Cette attaque de PSA contre les salariés s’inscrit dans la continuité des politiques appliquées depuis vingt ans dans toute l’industrie automobile. La construction de la mobilisation “tous ensemble” doit s’accompagner de propositions qui donnent toute son actualité au combat anticapitaliste. C’est le sens de cette contribution.
PSA a obtenu l’aval du gouvernement pour la suppression de milliers d’emplois et la fermeture de l’usine d’Aulnay
Le PDG Varin a été fidèle à son arrogance habituelle : huit mille suppressions d’emploi, Aulnay menacée de fermeture, 819 millions d’euros de pertes annoncées pour le premier semestre et un milliard de nouvelles économies jusqu’en 2013. La « bonne » stratégie de PSA sera maintenue : ce PDG droit dans des bottes de plus en plus piteuses ne comprend que la logique du rapport de forces. A bon entendeur, salut les salariés !
Montebourg et Sapin ont « courageusement » esquivé l’actualité des suppressions d’emploi et de la fermeture des sites industriels se défaussant de ces sujets sur les « partenaires sociaux », c’est-à-dire sur un impossible dialogue entre la direction de PSA intransigeante et les syndicats défendant ici sans concession tous les emplois menacés. Pas un seul mot ministériel sur le Plan de Sauvegarde de l’Emploi (PSE) dont l’application venait d’être suspendue par un vote unanimes des représentants du personnel au CCE. Qui ne dit mot consent : le gouvernement a, en fait, ce mercredi 25 juillet, avalisé le plan PSA de fermeture de l’usine d’Aulnay et de suppression de milliers d’emplois. Le reste était largement du spectacle.
Les faits sont là : l’application du plan PSA entraînerait la suppression de dizaines de milliers d’emplois dans les usines du groupe, chez les équipementiers et sous-traitants. Dans l’immédiat, le retrait du plan Varin est possible et nécessaire. Gouvernement et patronat de Peugeot, chacun à leur manière, sont sensibles à l’expression des rapports de force politiques et sociaux.
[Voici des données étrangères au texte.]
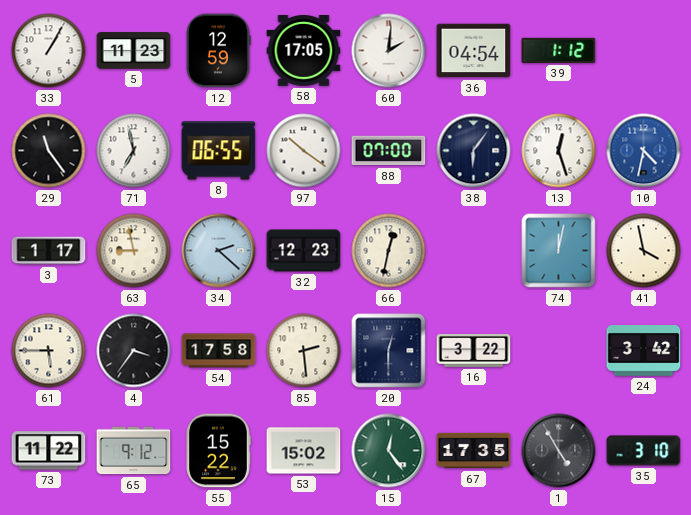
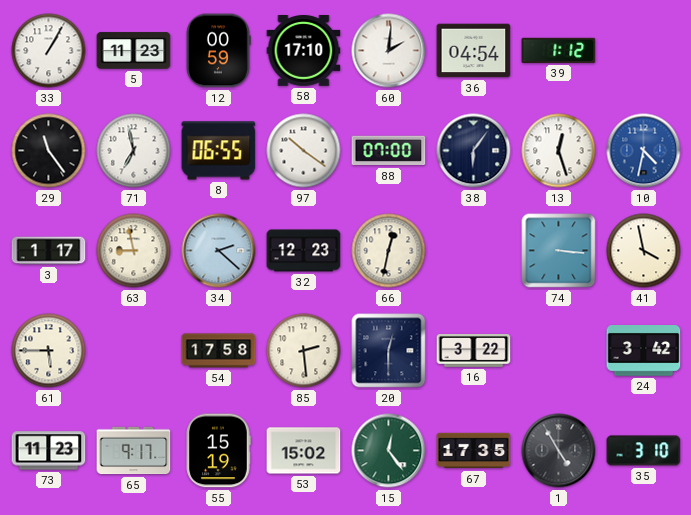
12: 12:59 -> 00:59
58: 17:05 -> 17:10
74: 12:02 -> 3:16
4: 3:36 -> none
73: 11:22 -> 11:23
65: 9:12 -> 9:17
55: 15:22 -> 15:19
Les seules batailles perdues d’avance sont celles qui ne sont pas menées.
Le plan gouvernemental est du spectacle colorié en vert
Le duo ministériel a préféré parler avenir en présentant un énième plan de soutien à la filière automobile. Comme tous les précédents, il n’apporte pas de réelle réponse aux questions fondamentales de l’emploi, du maintien d’activités industrielles et de la satisfaction des besoins de la majorité de la population.
Depuis 20 ans se succèdent pour l’industrie automobile, années de profit où des dividendes sont servis aux actionnaires et années de pertes où les deux constructeurs français tendent la main aux pouvoirs publics pour obtenir aides, subventions et primes à la vente de voitures. Aux actionnaires les gains, et aux salariés, la double peine des suppressions d’emploi et du financement de ces fonds publics. Le plan Montebourg ne déroge pas à cette règle.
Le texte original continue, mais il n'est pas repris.